To identify the circular reference, we can modify the CTE by excluding records where the parent has already appeared in the hierarchy path:
WITH GroupMembers (Child, ParentGroup, Level, HierarchyPath)
AS
(
-- Anchor member definition
SELECT g.Child, g.Parent, 0 AS Level, CONVERT(VARCHAR(MAX), g.Child + '->' + g.Parent) AS HierarchyPath
FROM GroupHierarchy AS g
WHERE Child NOT IN (SELECT Parent FROM GroupHierarchy)
UNION ALL
-- Recursive member definition
SELECT g.Child, g.Parent, Level + 1, HierarchyPath + '->' + g.Parent
FROM GroupHierarchy AS g
INNER JOIN GroupMembers AS gm
ON gm.ParentGroup = g.Child
WHERE gm.HierarchyPath NOT LIKE '%->' + g.Parent + '->%'
)
SELECT LEFT(HierarchyPath, CHARINDEX('->', HierarchyPath) - 1) AS Child, ParentGroup, Level, HierarchyPath
FROM GroupMembers
ORDER BY Level DESC
OPTION (MAXRECURSION 5);
This modified query will give us the hierarchy excluding the circular reference:
Child ParentGroup Level HierarchyPath
------ ------------ ------ --------------------
e d 2 e->b->c->d
a d 2 a->b->c->d
e c 1 e->b->c
a c 1 a->b->c
a b 0 a->b
e b 0 e->b
By examining the hierarchy path, we can identify the circular reference.

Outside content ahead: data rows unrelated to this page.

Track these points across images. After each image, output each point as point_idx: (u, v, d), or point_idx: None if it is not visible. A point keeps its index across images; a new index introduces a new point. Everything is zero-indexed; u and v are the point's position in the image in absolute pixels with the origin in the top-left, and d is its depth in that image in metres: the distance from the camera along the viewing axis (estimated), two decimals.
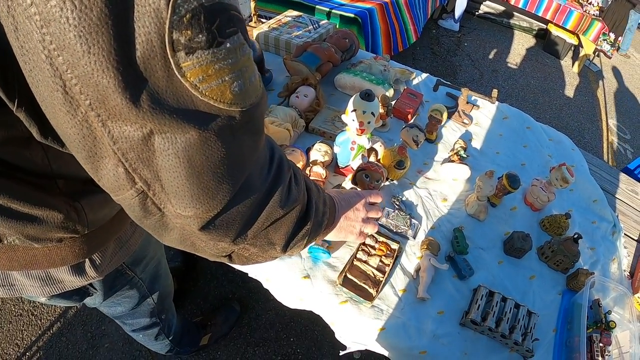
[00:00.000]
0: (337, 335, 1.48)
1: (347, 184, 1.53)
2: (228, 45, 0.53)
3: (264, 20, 2.74)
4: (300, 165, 1.62)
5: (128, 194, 0.63)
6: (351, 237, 1.25)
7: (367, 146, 1.62)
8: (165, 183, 0.61)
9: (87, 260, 1.03)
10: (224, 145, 0.60)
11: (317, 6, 4.11)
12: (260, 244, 0.84)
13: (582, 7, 6.19)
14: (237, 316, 2.55)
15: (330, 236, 1.20)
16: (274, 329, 2.56)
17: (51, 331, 2.49)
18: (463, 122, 2.10)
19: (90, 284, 1.19)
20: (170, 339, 1.88)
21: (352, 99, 1.46)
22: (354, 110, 1.44)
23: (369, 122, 1.46)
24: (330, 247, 1.43)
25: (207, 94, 0.54)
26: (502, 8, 7.27)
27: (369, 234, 1.41)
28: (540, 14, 6.36)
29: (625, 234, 1.83)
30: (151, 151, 0.56)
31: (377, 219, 1.37)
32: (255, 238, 0.80)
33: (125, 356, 2.40)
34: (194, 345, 2.31)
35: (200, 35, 0.50)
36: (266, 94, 0.67)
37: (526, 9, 6.48)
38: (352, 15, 4.01)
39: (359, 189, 1.47)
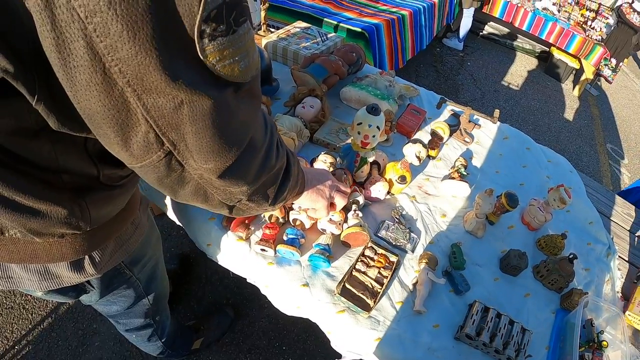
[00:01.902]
0: (333, 344, 1.48)
1: None
2: (240, 31, 0.64)
3: (273, 29, 2.77)
4: None
5: (156, 155, 0.72)
6: (322, 201, 1.36)
7: (371, 159, 1.65)
8: (189, 142, 0.71)
9: (86, 257, 1.06)
10: (234, 109, 0.72)
11: (325, 19, 4.15)
12: (258, 198, 0.99)
13: (585, 32, 6.26)
14: (230, 322, 2.55)
15: (304, 199, 1.31)
16: (266, 337, 2.55)
17: (42, 326, 2.49)
18: (464, 141, 2.13)
19: (88, 281, 1.21)
20: (163, 340, 1.88)
21: (358, 113, 1.49)
22: (360, 123, 1.47)
23: (373, 136, 1.49)
24: (331, 256, 1.45)
25: (221, 71, 0.64)
26: (506, 30, 7.34)
27: (368, 247, 1.45)
28: (543, 37, 6.42)
29: (619, 256, 1.86)
30: (180, 118, 0.66)
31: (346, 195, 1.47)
32: (257, 189, 0.95)
33: (116, 356, 2.40)
34: (186, 349, 2.31)
35: (222, 26, 0.60)
36: (260, 65, 0.81)
37: (530, 32, 6.54)
38: (359, 29, 4.05)
39: None
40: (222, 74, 0.65)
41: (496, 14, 6.71)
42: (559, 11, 6.55)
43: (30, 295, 2.61)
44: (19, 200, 0.80)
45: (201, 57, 0.61)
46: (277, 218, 1.50)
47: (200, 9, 0.56)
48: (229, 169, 0.80)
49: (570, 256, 1.56)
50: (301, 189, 1.24)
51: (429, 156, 1.97)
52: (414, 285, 1.46)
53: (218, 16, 0.59)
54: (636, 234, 2.10)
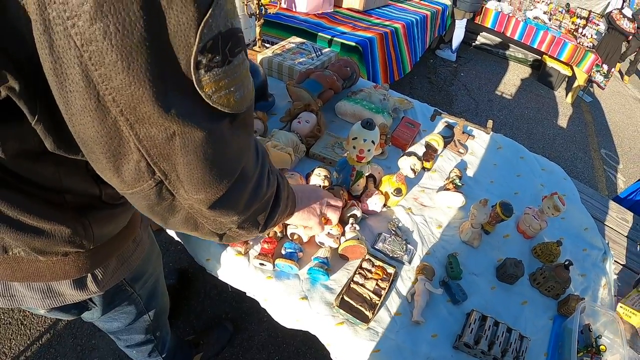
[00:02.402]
0: (332, 356, 1.49)
1: None
2: (235, 62, 0.65)
3: (268, 45, 2.80)
4: None
5: (147, 184, 0.72)
6: (313, 219, 1.37)
7: (366, 173, 1.67)
8: (180, 173, 0.71)
9: (89, 275, 1.06)
10: (228, 140, 0.72)
11: (319, 33, 4.17)
12: (248, 225, 0.98)
13: (576, 39, 6.32)
14: (229, 336, 2.55)
15: (295, 219, 1.32)
16: (266, 351, 2.55)
17: (40, 342, 2.49)
18: (459, 152, 2.16)
19: (90, 299, 1.21)
20: (163, 356, 1.87)
21: (353, 127, 1.51)
22: (355, 138, 1.50)
23: (368, 150, 1.51)
24: (329, 269, 1.46)
25: (217, 102, 0.65)
26: (498, 39, 7.41)
27: (366, 259, 1.47)
28: (535, 46, 6.47)
29: (615, 260, 1.88)
30: (172, 148, 0.66)
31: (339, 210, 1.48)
32: (247, 218, 0.95)
33: None
34: None
35: (218, 57, 0.61)
36: (253, 95, 0.79)
37: (522, 41, 6.60)
38: (353, 43, 4.08)
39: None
40: (218, 105, 0.66)
41: (488, 24, 6.78)
42: (550, 20, 6.62)
43: (29, 311, 2.61)
44: (23, 220, 0.81)
45: (197, 88, 0.62)
46: (275, 232, 1.51)
47: (197, 40, 0.57)
48: (220, 200, 0.80)
49: (566, 263, 1.58)
50: (291, 210, 1.24)
51: (424, 168, 1.99)
52: (412, 296, 1.47)
53: (214, 47, 0.60)
54: (638, 242, 2.11)
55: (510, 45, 7.39)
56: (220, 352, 2.49)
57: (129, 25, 0.52)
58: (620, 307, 1.63)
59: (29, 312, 2.60)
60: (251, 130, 0.83)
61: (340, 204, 1.47)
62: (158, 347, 1.78)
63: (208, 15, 0.57)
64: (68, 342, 2.49)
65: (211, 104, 0.65)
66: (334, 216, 1.44)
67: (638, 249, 2.10)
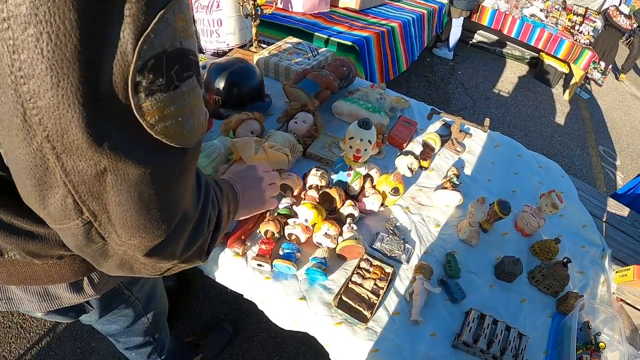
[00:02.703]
0: (331, 357, 1.49)
1: (303, 210, 1.55)
2: (184, 88, 0.58)
3: (264, 45, 2.80)
4: (296, 190, 1.67)
5: (73, 223, 0.65)
6: (260, 207, 1.35)
7: (363, 173, 1.67)
8: (112, 215, 0.63)
9: (85, 278, 1.05)
10: (172, 180, 0.66)
11: (315, 33, 4.19)
12: (191, 261, 0.90)
13: (573, 36, 6.32)
14: (229, 337, 2.55)
15: (242, 214, 1.29)
16: (265, 352, 2.56)
17: (40, 345, 2.49)
18: (456, 150, 2.16)
19: (87, 302, 1.21)
20: (162, 358, 1.87)
21: (349, 127, 1.52)
22: (352, 137, 1.50)
23: (365, 150, 1.52)
24: (327, 270, 1.46)
25: (162, 132, 0.58)
26: (495, 37, 7.41)
27: (364, 259, 1.48)
28: (532, 44, 6.48)
29: (614, 257, 1.88)
30: (102, 186, 0.59)
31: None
32: (189, 256, 0.86)
33: None
34: None
35: (161, 79, 0.55)
36: (206, 127, 0.73)
37: (518, 39, 6.60)
38: (349, 43, 4.09)
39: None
40: (163, 137, 0.59)
41: (485, 22, 6.78)
42: (546, 17, 6.62)
43: (28, 315, 2.61)
44: (16, 224, 0.79)
45: (137, 115, 0.55)
46: (273, 233, 1.51)
47: (135, 56, 0.51)
48: (157, 247, 0.73)
49: (564, 260, 1.58)
50: (234, 216, 1.20)
51: (421, 167, 1.99)
52: (410, 295, 1.47)
53: (156, 67, 0.54)
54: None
55: (507, 43, 7.40)
56: (220, 353, 2.50)
57: (63, 35, 0.46)
58: (615, 273, 1.65)
59: (28, 315, 2.60)
60: (196, 163, 0.76)
61: (276, 176, 1.43)
62: (157, 349, 1.78)
63: (149, 29, 0.51)
64: (67, 345, 2.49)
65: (154, 135, 0.58)
66: (276, 189, 1.42)
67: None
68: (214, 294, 2.79)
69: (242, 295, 1.61)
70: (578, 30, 6.51)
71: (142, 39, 0.51)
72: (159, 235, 0.70)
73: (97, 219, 0.64)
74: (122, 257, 0.75)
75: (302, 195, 1.66)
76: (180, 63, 0.57)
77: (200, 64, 2.24)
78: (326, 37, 4.16)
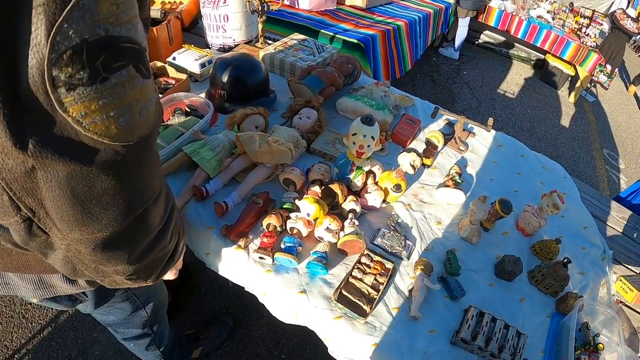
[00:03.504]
0: (330, 351, 1.50)
1: (305, 204, 1.56)
2: (114, 80, 0.55)
3: (270, 42, 2.81)
4: (299, 184, 1.68)
5: (13, 220, 0.64)
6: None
7: (366, 169, 1.68)
8: (49, 210, 0.62)
9: None
10: (108, 177, 0.62)
11: (321, 30, 4.19)
12: (137, 275, 0.88)
13: (580, 39, 6.31)
14: (229, 331, 2.56)
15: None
16: (265, 346, 2.57)
17: (42, 335, 2.51)
18: (459, 149, 2.16)
19: (83, 292, 1.22)
20: (161, 350, 1.88)
21: (353, 123, 1.53)
22: (355, 134, 1.51)
23: (368, 146, 1.53)
24: (328, 264, 1.47)
25: (90, 128, 0.55)
26: (501, 38, 7.39)
27: (364, 254, 1.50)
28: (538, 45, 6.47)
29: (614, 259, 1.88)
30: (34, 183, 0.58)
31: None
32: (138, 269, 0.84)
33: None
34: (185, 358, 2.31)
35: (82, 72, 0.51)
36: (158, 125, 0.70)
37: (525, 40, 6.59)
38: (355, 40, 4.09)
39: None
40: (92, 133, 0.56)
41: (491, 22, 6.76)
42: (553, 19, 6.61)
43: (30, 304, 2.64)
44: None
45: (59, 111, 0.53)
46: (275, 227, 1.52)
47: (48, 49, 0.48)
48: (102, 243, 0.71)
49: (565, 260, 1.58)
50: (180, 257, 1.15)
51: (423, 164, 2.00)
52: (410, 291, 1.48)
53: (75, 59, 0.50)
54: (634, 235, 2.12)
55: (514, 44, 7.38)
56: (221, 346, 2.51)
57: None
58: (620, 280, 1.65)
59: (30, 305, 2.62)
60: (151, 169, 0.73)
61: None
62: (155, 341, 1.79)
63: (61, 18, 0.48)
64: (69, 335, 2.51)
65: (83, 131, 0.55)
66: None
67: (635, 235, 2.10)
68: (216, 288, 2.81)
69: (243, 289, 1.62)
70: (585, 32, 6.50)
71: (54, 29, 0.48)
72: (99, 230, 0.68)
73: (36, 214, 0.64)
74: (65, 253, 0.74)
75: (305, 190, 1.67)
76: (107, 53, 0.53)
77: (207, 58, 2.27)
78: (332, 34, 4.16)
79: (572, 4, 6.74)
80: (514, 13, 6.52)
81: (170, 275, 1.28)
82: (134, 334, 1.66)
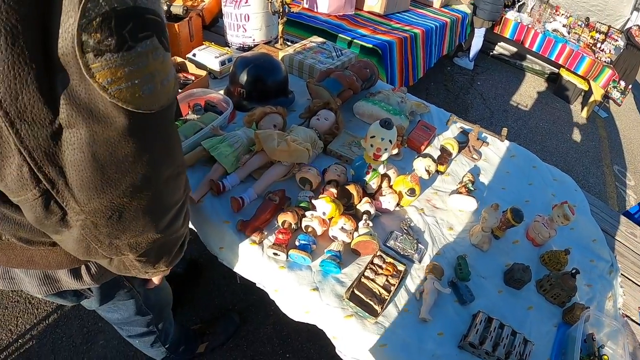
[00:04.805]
0: (337, 350, 1.52)
1: (321, 203, 1.58)
2: (139, 49, 0.57)
3: (289, 43, 2.84)
4: (315, 183, 1.71)
5: (31, 194, 0.65)
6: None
7: (382, 172, 1.71)
8: (69, 177, 0.64)
9: (83, 266, 1.07)
10: (129, 144, 0.65)
11: (339, 34, 4.21)
12: (150, 259, 0.91)
13: (594, 54, 6.29)
14: (235, 327, 2.57)
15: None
16: (270, 344, 2.58)
17: (47, 322, 2.53)
18: (472, 157, 2.18)
19: (89, 289, 1.23)
20: (166, 346, 1.90)
21: (371, 126, 1.56)
22: (373, 136, 1.53)
23: (385, 149, 1.55)
24: (341, 263, 1.50)
25: (116, 95, 0.58)
26: (516, 50, 7.39)
27: (377, 255, 1.52)
28: (553, 58, 6.45)
29: (622, 274, 1.89)
30: (58, 146, 0.60)
31: None
32: (151, 248, 0.86)
33: (120, 355, 2.43)
34: (191, 353, 2.34)
35: (110, 39, 0.53)
36: (175, 99, 0.72)
37: (540, 53, 6.58)
38: (372, 46, 4.11)
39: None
40: (117, 100, 0.58)
41: (507, 34, 6.76)
42: (569, 33, 6.60)
43: None
44: (5, 212, 0.79)
45: (87, 76, 0.55)
46: (290, 224, 1.55)
47: (79, 14, 0.50)
48: (120, 210, 0.73)
49: (573, 271, 1.60)
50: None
51: (437, 171, 2.02)
52: (420, 294, 1.50)
53: (103, 26, 0.52)
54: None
55: (528, 56, 7.37)
56: (226, 342, 2.53)
57: None
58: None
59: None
60: (170, 136, 0.75)
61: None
62: (161, 338, 1.81)
63: None
64: (75, 323, 2.54)
65: (108, 98, 0.58)
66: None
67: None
68: (224, 284, 2.83)
69: (251, 286, 1.64)
70: (599, 47, 6.48)
71: None
72: (118, 196, 0.70)
73: (55, 185, 0.65)
74: (80, 231, 0.74)
75: (321, 190, 1.69)
76: (134, 22, 0.55)
77: (227, 56, 2.30)
78: (350, 39, 4.18)
79: (588, 18, 6.74)
80: (529, 25, 6.52)
81: (156, 280, 1.30)
82: (139, 332, 1.68)
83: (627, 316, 1.73)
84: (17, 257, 0.97)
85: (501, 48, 7.59)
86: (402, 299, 1.49)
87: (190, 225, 1.78)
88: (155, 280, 1.29)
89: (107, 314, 1.50)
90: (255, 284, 1.68)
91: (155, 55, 0.60)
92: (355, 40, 4.17)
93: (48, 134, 0.58)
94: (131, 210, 0.74)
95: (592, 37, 6.60)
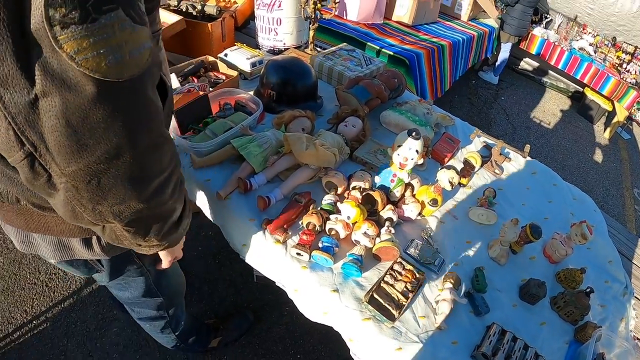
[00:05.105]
0: (351, 352, 1.56)
1: (346, 208, 1.62)
2: (103, 21, 0.62)
3: (319, 49, 2.89)
4: (341, 188, 1.75)
5: (17, 155, 0.72)
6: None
7: (406, 181, 1.74)
8: (49, 143, 0.70)
9: (94, 237, 1.13)
10: (99, 111, 0.69)
11: (367, 43, 4.25)
12: (138, 230, 0.95)
13: (620, 74, 6.24)
14: (249, 325, 2.61)
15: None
16: (282, 344, 2.61)
17: (62, 305, 2.60)
18: (495, 172, 2.21)
19: (99, 261, 1.29)
20: (176, 334, 1.94)
21: (399, 135, 1.60)
22: (400, 145, 1.57)
23: (412, 159, 1.59)
24: (362, 267, 1.53)
25: (83, 64, 0.63)
26: (541, 67, 7.35)
27: (397, 262, 1.55)
28: (578, 77, 6.41)
29: (636, 296, 1.90)
30: (36, 114, 0.66)
31: None
32: (136, 218, 0.90)
33: (132, 343, 2.48)
34: (202, 345, 2.39)
35: (74, 12, 0.59)
36: (152, 71, 0.78)
37: (565, 71, 6.54)
38: (400, 56, 4.15)
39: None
40: (84, 69, 0.63)
41: (533, 50, 6.74)
42: (595, 52, 6.56)
43: (55, 274, 2.74)
44: (10, 173, 0.87)
45: (56, 47, 0.60)
46: (315, 226, 1.59)
47: None
48: (98, 175, 0.77)
49: (588, 290, 1.62)
50: (178, 240, 1.18)
51: (459, 183, 2.05)
52: (437, 302, 1.53)
53: (68, 0, 0.58)
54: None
55: (553, 73, 7.34)
56: (239, 338, 2.57)
57: None
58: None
59: (54, 275, 2.73)
60: (144, 104, 0.79)
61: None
62: (171, 325, 1.86)
63: None
64: (90, 309, 2.60)
65: (76, 66, 0.63)
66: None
67: None
68: (240, 282, 2.87)
69: (267, 286, 1.68)
70: (625, 68, 6.43)
71: None
72: (94, 162, 0.75)
73: (37, 149, 0.71)
74: (65, 193, 0.80)
75: (346, 195, 1.73)
76: None
77: (258, 58, 2.35)
78: (378, 47, 4.22)
79: (614, 38, 6.69)
80: (556, 43, 6.49)
81: (165, 262, 1.32)
82: (149, 315, 1.73)
83: (638, 339, 1.74)
84: (34, 222, 1.05)
85: (526, 64, 7.57)
86: (419, 306, 1.52)
87: (214, 222, 1.84)
88: (165, 261, 1.32)
89: (118, 292, 1.54)
90: (274, 283, 1.72)
91: (121, 27, 0.65)
92: (383, 50, 4.21)
93: (27, 102, 0.64)
94: (109, 176, 0.78)
95: (618, 57, 6.56)
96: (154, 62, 0.78)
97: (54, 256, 1.17)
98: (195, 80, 2.30)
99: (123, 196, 0.83)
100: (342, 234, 1.60)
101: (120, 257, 1.28)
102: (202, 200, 1.87)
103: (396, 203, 1.78)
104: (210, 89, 2.17)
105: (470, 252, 1.78)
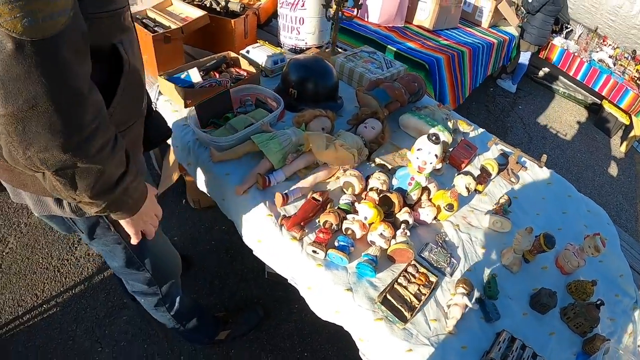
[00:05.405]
0: (360, 353, 1.58)
1: (364, 208, 1.64)
2: None
3: (340, 50, 2.90)
4: (359, 188, 1.77)
5: None
6: (136, 228, 1.34)
7: (424, 184, 1.76)
8: None
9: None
10: (19, 64, 0.80)
11: (388, 46, 4.27)
12: (64, 179, 1.00)
13: (639, 88, 6.20)
14: (258, 320, 2.64)
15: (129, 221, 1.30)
16: (290, 340, 2.64)
17: (73, 291, 2.65)
18: (511, 180, 2.21)
19: (74, 222, 1.38)
20: (172, 314, 2.01)
21: (419, 139, 1.61)
22: (420, 149, 1.59)
23: (430, 163, 1.61)
24: (376, 267, 1.55)
25: (3, 25, 0.74)
26: (560, 77, 7.32)
27: (411, 264, 1.57)
28: (596, 89, 6.38)
29: None
30: None
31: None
32: (62, 165, 0.96)
33: (141, 332, 2.52)
34: (209, 337, 2.43)
35: None
36: (69, 36, 0.86)
37: (584, 82, 6.51)
38: (420, 60, 4.16)
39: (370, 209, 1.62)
40: (4, 29, 0.75)
41: (552, 60, 6.72)
42: (614, 64, 6.51)
43: (67, 260, 2.80)
44: None
45: None
46: (332, 224, 1.61)
47: None
48: (23, 120, 0.86)
49: (598, 302, 1.63)
50: (133, 208, 1.24)
51: (475, 190, 2.05)
52: (449, 306, 1.54)
53: None
54: None
55: (571, 84, 7.30)
56: (247, 333, 2.60)
57: None
58: None
59: (67, 260, 2.79)
60: (67, 69, 0.88)
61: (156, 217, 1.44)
62: (165, 303, 1.93)
63: None
64: (100, 296, 2.65)
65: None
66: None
67: None
68: (251, 277, 2.90)
69: (277, 283, 1.70)
70: None
71: None
72: (18, 109, 0.84)
73: None
74: (3, 139, 0.90)
75: (363, 195, 1.75)
76: None
77: (280, 56, 2.37)
78: (398, 51, 4.24)
79: (634, 51, 6.63)
80: (575, 53, 6.47)
81: (130, 233, 1.35)
82: (141, 290, 1.81)
83: None
84: (15, 178, 1.20)
85: (545, 73, 7.54)
86: (431, 309, 1.54)
87: (229, 217, 1.86)
88: (130, 232, 1.35)
89: (107, 260, 1.64)
90: (286, 280, 1.74)
91: None
92: (403, 53, 4.22)
93: None
94: (32, 123, 0.87)
95: (637, 70, 6.50)
96: (75, 28, 0.87)
97: (35, 209, 1.32)
98: (217, 75, 2.32)
99: (46, 144, 0.90)
100: (358, 234, 1.61)
101: (90, 219, 1.37)
102: (217, 195, 1.90)
103: (412, 206, 1.80)
104: (232, 85, 2.19)
105: (484, 259, 1.79)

In this case, the pattern ‘b -> c -> d’ occurs twice, indicating that the ‘d -> b’ relationship is causing the circular reference.
Now that we have identified the problem record, we can correct it in the source data to resolve the circular reference.
In conclusion, circular references can be a challenge when working with hierarchical data in SQL Server. By using a CTE and excluding records with existing parent references, we can identify and resolve circular references. This allows us to analyze hierarchical data without encountering errors due to infinite loops.